I cultivated tomatoes at my window
from a pack of ancient seeds.
I nurtured them to the size
of vitamins with water I filtered
from the rain. That Saturday morning
I prayed for the Sun as I am sure
so many do every day but I prayed
for others not for myself
and the Sun appeared for at least
one minute through the smog.
All my life I have shared the gifts I have received.
But I am so tired – please accept this
application for God.
The success of this book rests in its brevity. None of the “jokes” overstay their welcome, with only one or two poems from each “Impossible Book” presented. These are serious poems that rise above the humour and novelty of their initial idea(s). The first installment of the series was given at the Olive Reading Series in December 2007. I’ve not seen that chapbook, but I imagine in hope that Brockwell is sitting on further installments that we may be lucky enough to see in print someday.
Ben Ladouceur
Ottawa: above/ground press, May 2011.
Ben Ladouceur has had a wonderful nine months since returning to Ottawa following a year spent working in Suffolk, England. He gave a widely heralded reading on the opening night of Versefest alongside Michael Dennis, in April he read as part of University Night at Tree Reading Series, the chapbook self-portrait as the bottom of the sea at the beginning of time was published by The Moose & Pussy, and now Lime Kiln Quay Road is seen in to print by rob mclennan’s above/ground press, not to mention chapbooks before his departure: Alert (AngelHouse Press, 2010) and The Argossey (published by my own Apt. 9 Press—full disclosure).

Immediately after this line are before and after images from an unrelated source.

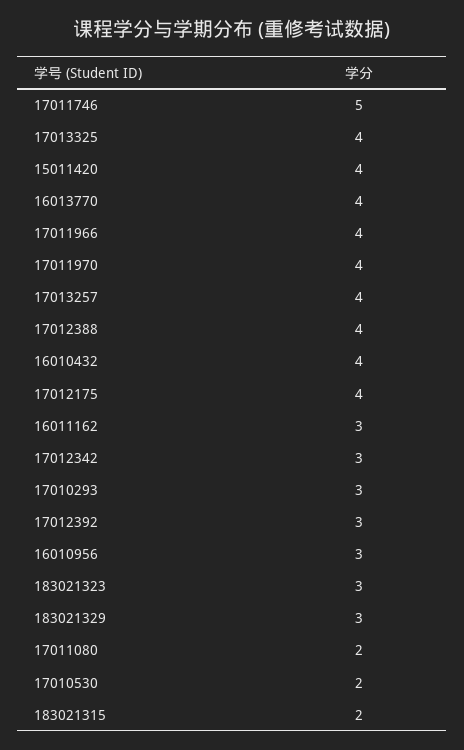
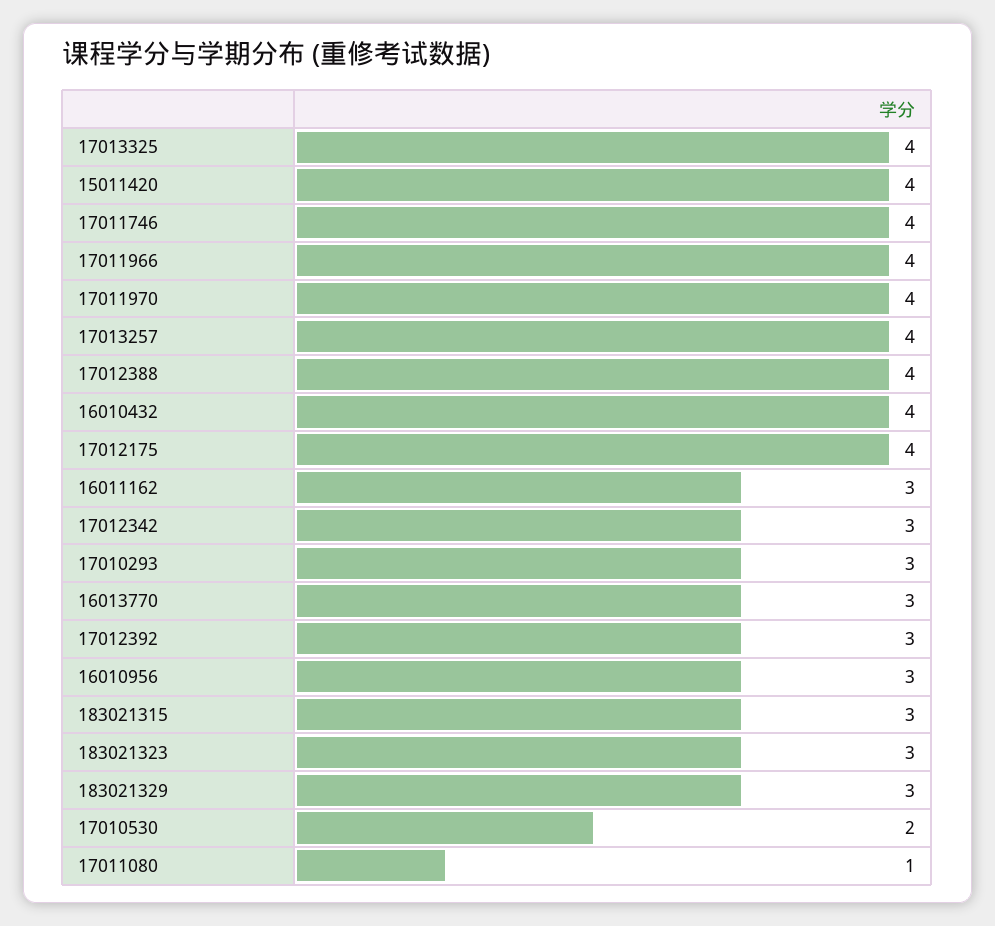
17011746: 5 -> 4
16013770: 4 -> 3
17011080: 2 -> 1
183021315: 2 -> 3

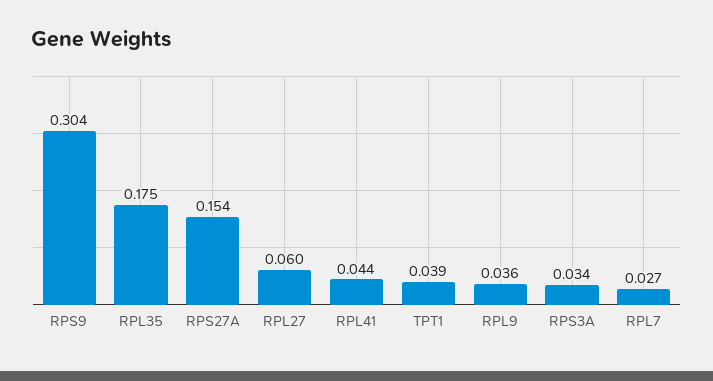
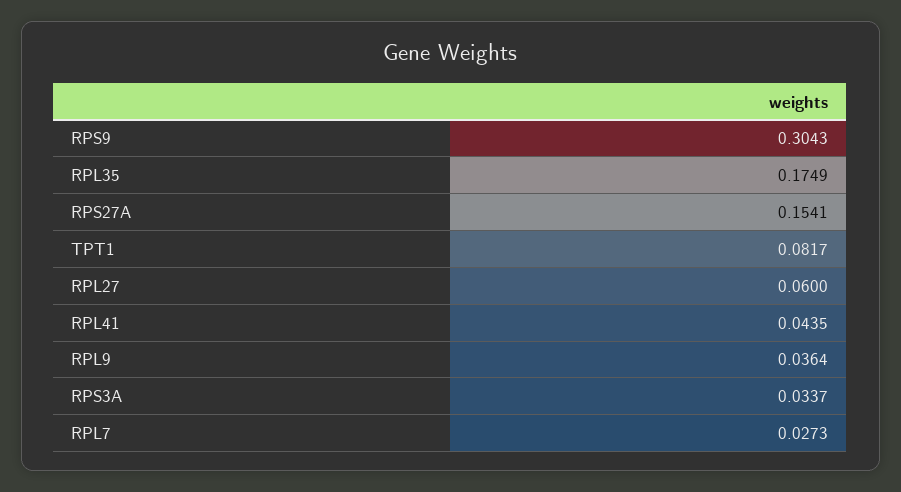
TPT1: 0.039 -> 0.0817

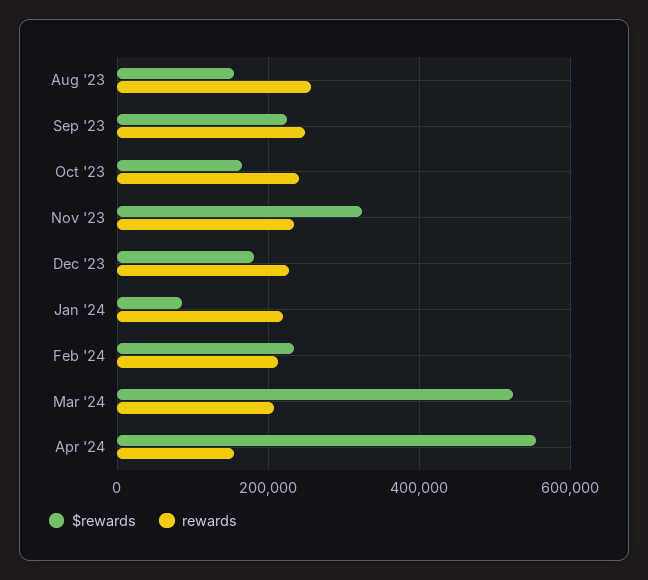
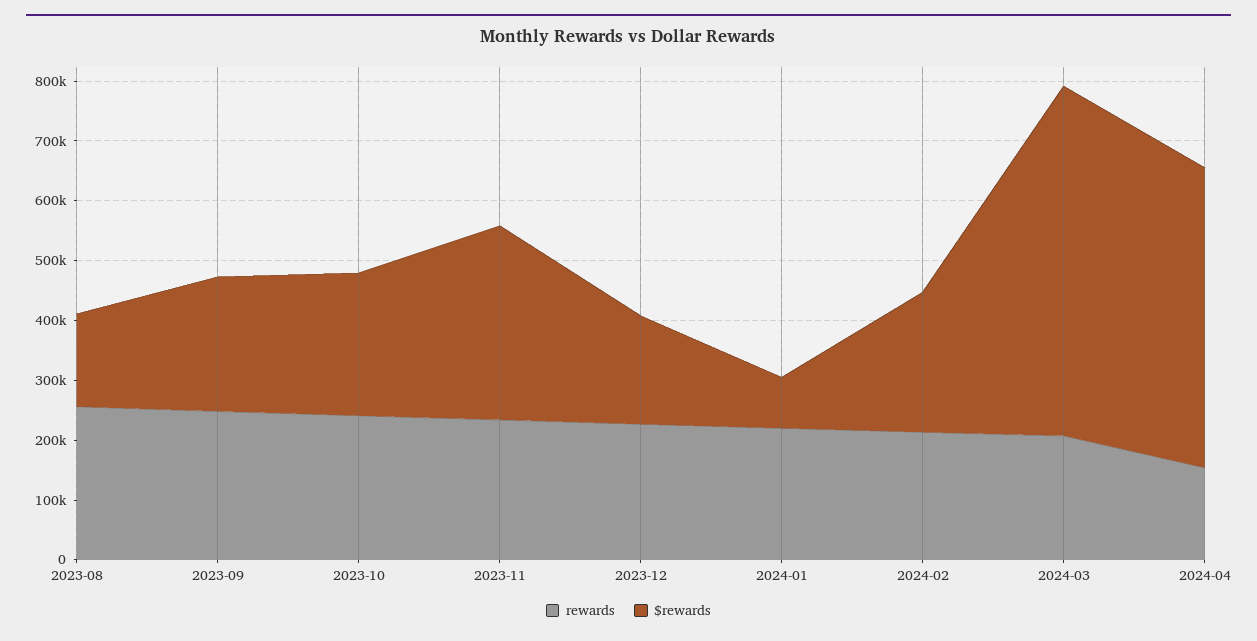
$rewards, Oct '23: 160000 -> 240000
$rewards, Mar '24: 520000 -> 580000
$rewards, Apr '24: 560000 -> 500000

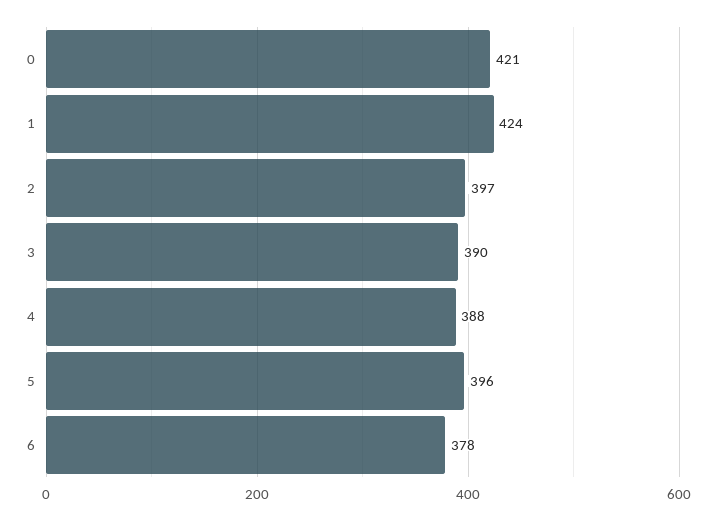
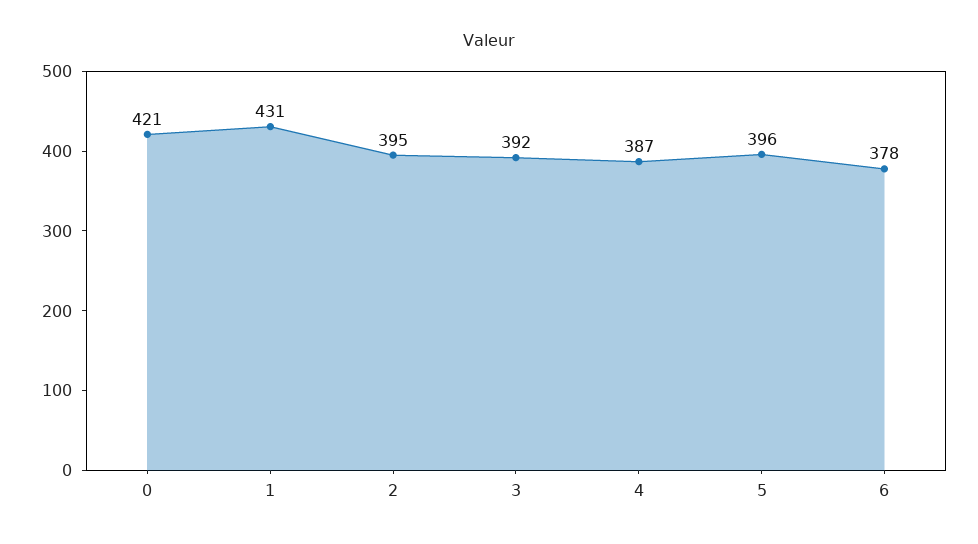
1: 424 -> 431
2: 397 -> 395
3: 390 -> 392
4: 388 -> 387

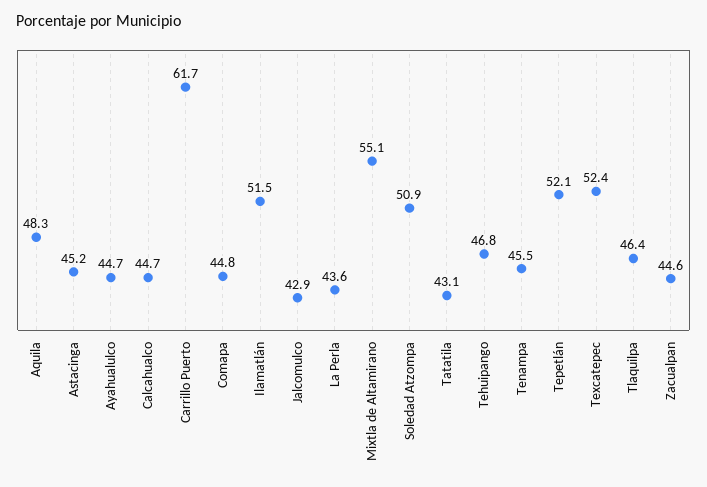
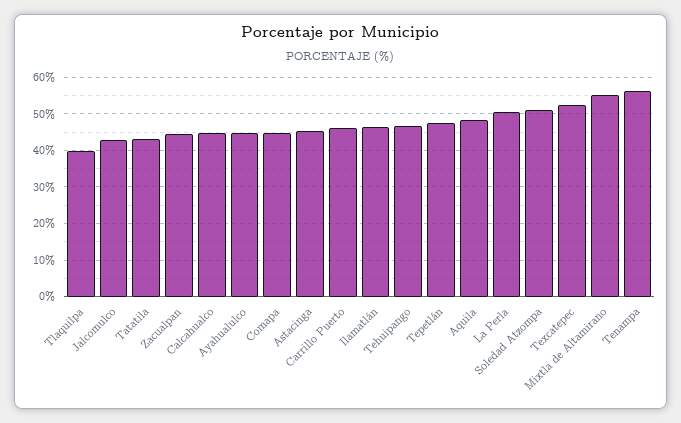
Carrillo Puerto: 61.7 -> 46
Ilamatlán: 51.5 -> 46
La Perla: 43.6 -> 50
Tenampa: 45.5 -> 56
Tepetlán: 52.1 -> 48
Tlaquilpa: 46.4 -> 40

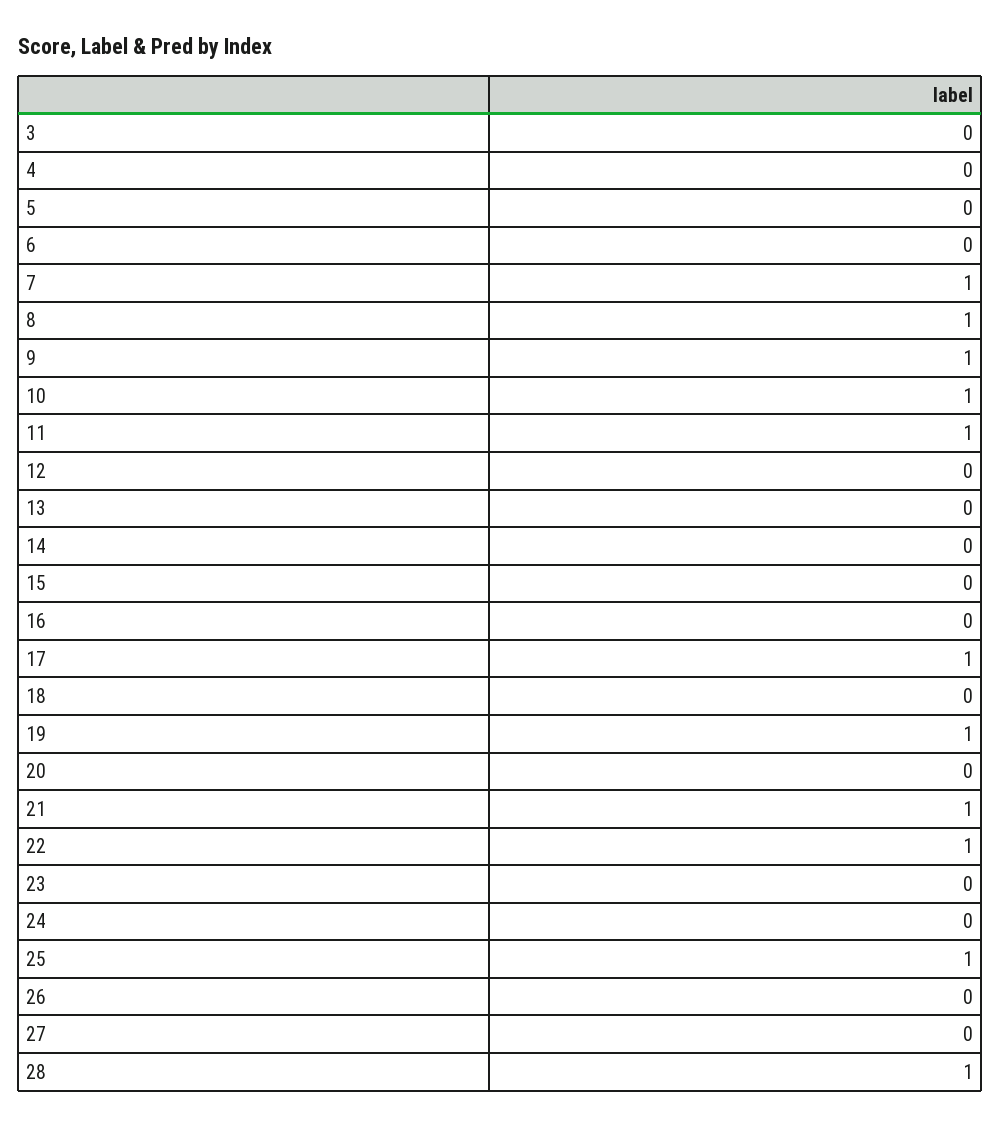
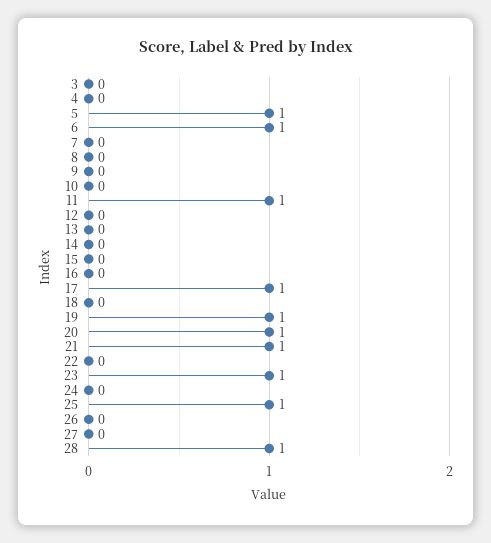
5: 0 -> 1
6: 0 -> 1
7: 1 -> 0
8: 1 -> 0
9: 1 -> 0
10: 1 -> 0
20: 0 -> 1
22: 1 -> 0
23: 0 -> 1

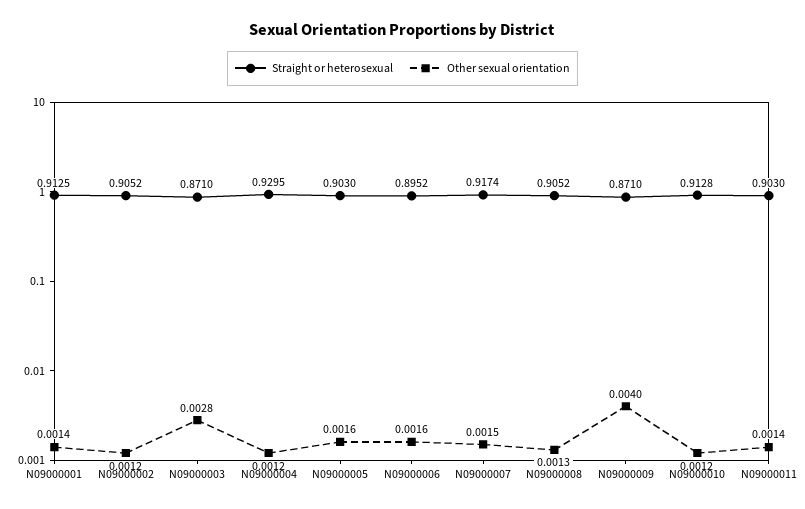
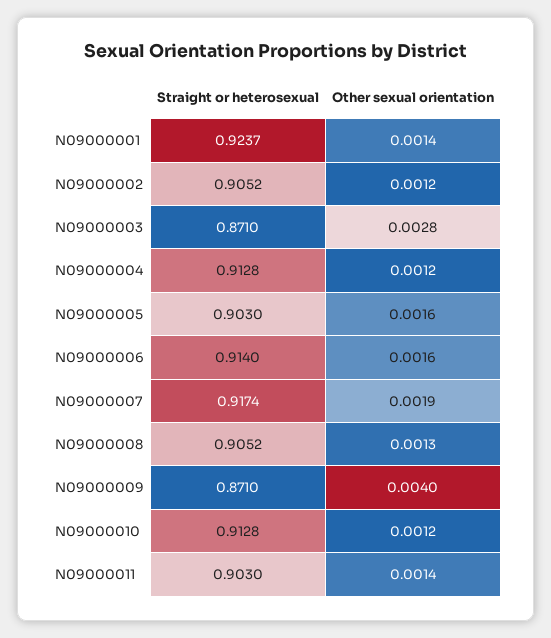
Straight or heterosexual, N09000001: 0.9125 -> 0.9237
Straight or heterosexual, N09000004: 0.9295 -> 0.9128
Straight or heterosexual, N09000006: 0.8952 -> 0.914
Other sexual orientation, N09000007: 0.0015 -> 0.0019

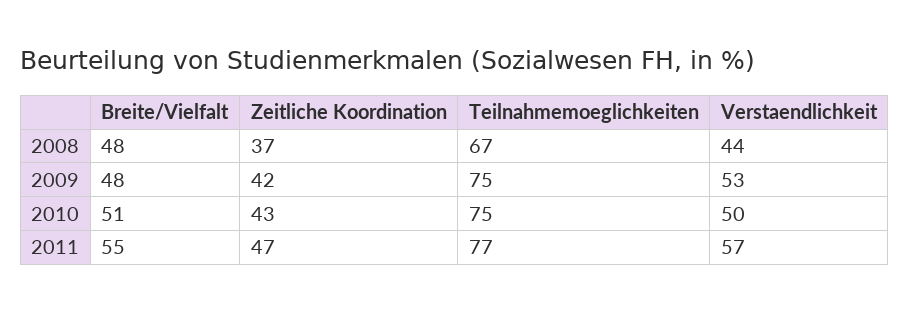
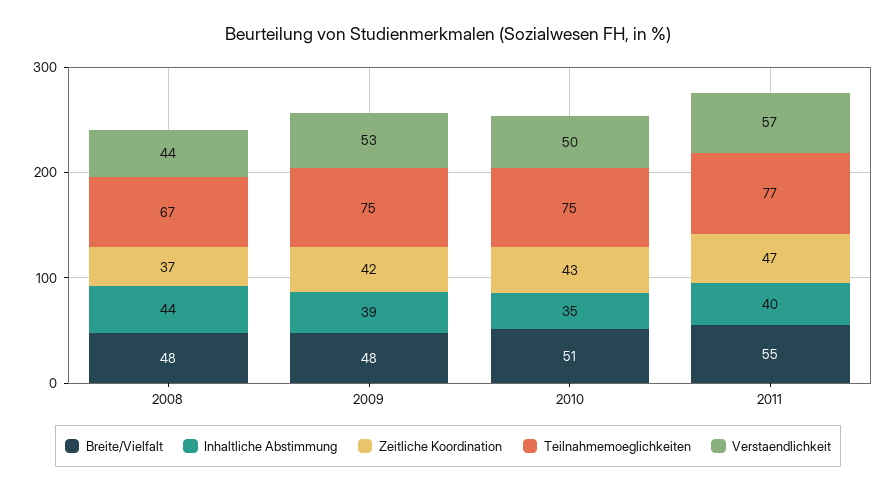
Inhaltliche Abstimmung, 2008: none -> 44
Inhaltliche Abstimmung, 2009: none -> 39
Inhaltliche Abstimmung, 2010: none -> 35
Inhaltliche Abstimmung, 2011: none -> 40

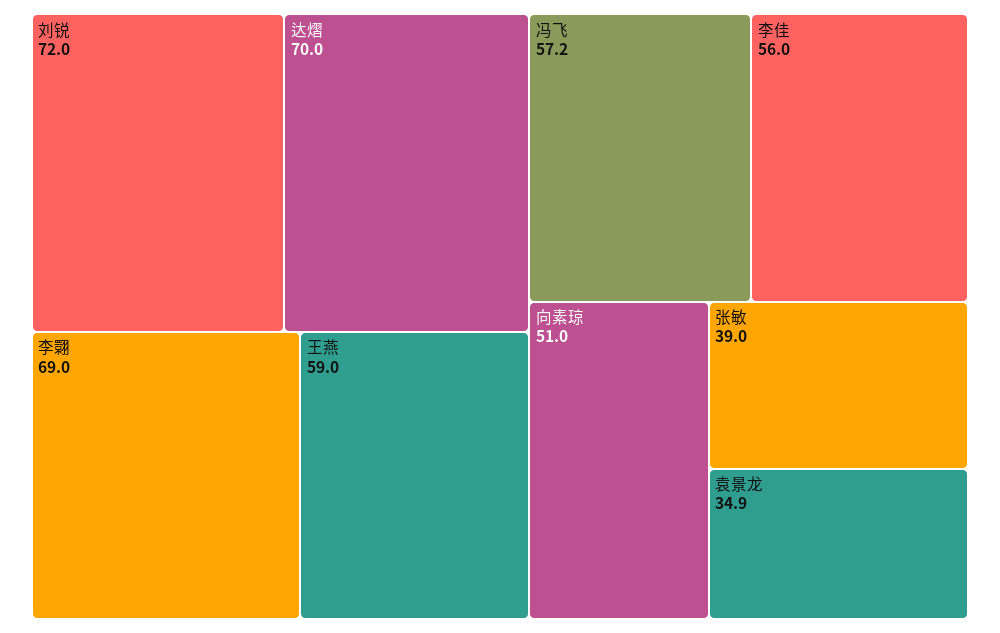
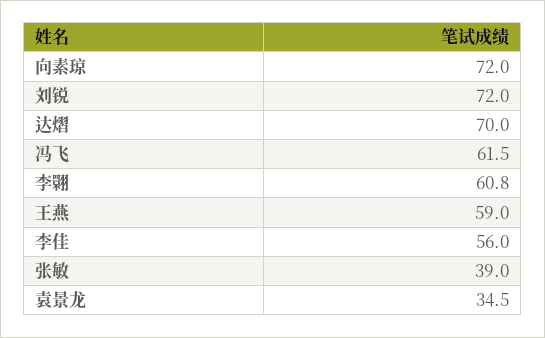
李翾: 69 -> 60.8
冯飞: 57.2 -> 61.5
向素琼: 51 -> 72
袁景龙: 34.9 -> 34.5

Lime Kiln Quay Road sees him working further in serial forms, marrying concise individual pieces with breadth and larger project conception. It is a book concerned with growth (or more accurately, stuttering and failing growth):
There was a rock rumoured to grow
one inch every year.
It was a letdown.
In these poems, set in the countryside around the hostel in Suffolk where Ladouceur was employed, the reader finds stagnation and boredom, as well as questions of intention and consequence:
The indifferent roads collect rain
in depressions caused by tires
and make the drive tricky
but it’s neat
that the depressions exist
that when you go somewhere
everything behind you
is a little bit flatter.
Of course
that’s easy for me to say,
I never did the driving.
In the stagnant (though often beautiful) landscape, the figures of these poems develop sensitivity to the movement of their own identities:
We occupy the eye
in quietude of storm
wet weather soft against our roof
like gavels wrapped in satin
it’s the eye that is moving.
For now we are still.
There is an disconnect between the bodies of the figures and the landscape, one that undermines predictable expectations of poetry located in the rural or pastoral settings, as was an insistence upon the presence of the lower bodily stratum that grounds much of Ben's work in the body itself:
It isn’t as though a tree
will sprout there
a very acidic and thankful tree
made of all the liquids
our bodies didn’t need.
That sort of thing doesn’t happen.
In Ottawa, those paying attention have known that Ben is a poet to follow. We have been lucky to have the opportunity to watch this work develop. Lime Kiln Quay Road makes plain that Ben is already fulfilling his vast promise. He has strong control over the developing momentum of this book, as well as the turns that startle the reader. With above/ground press’s famously large network of distribution, this book will hopefully catch the eye of some new readers around the country. Heads up, folks.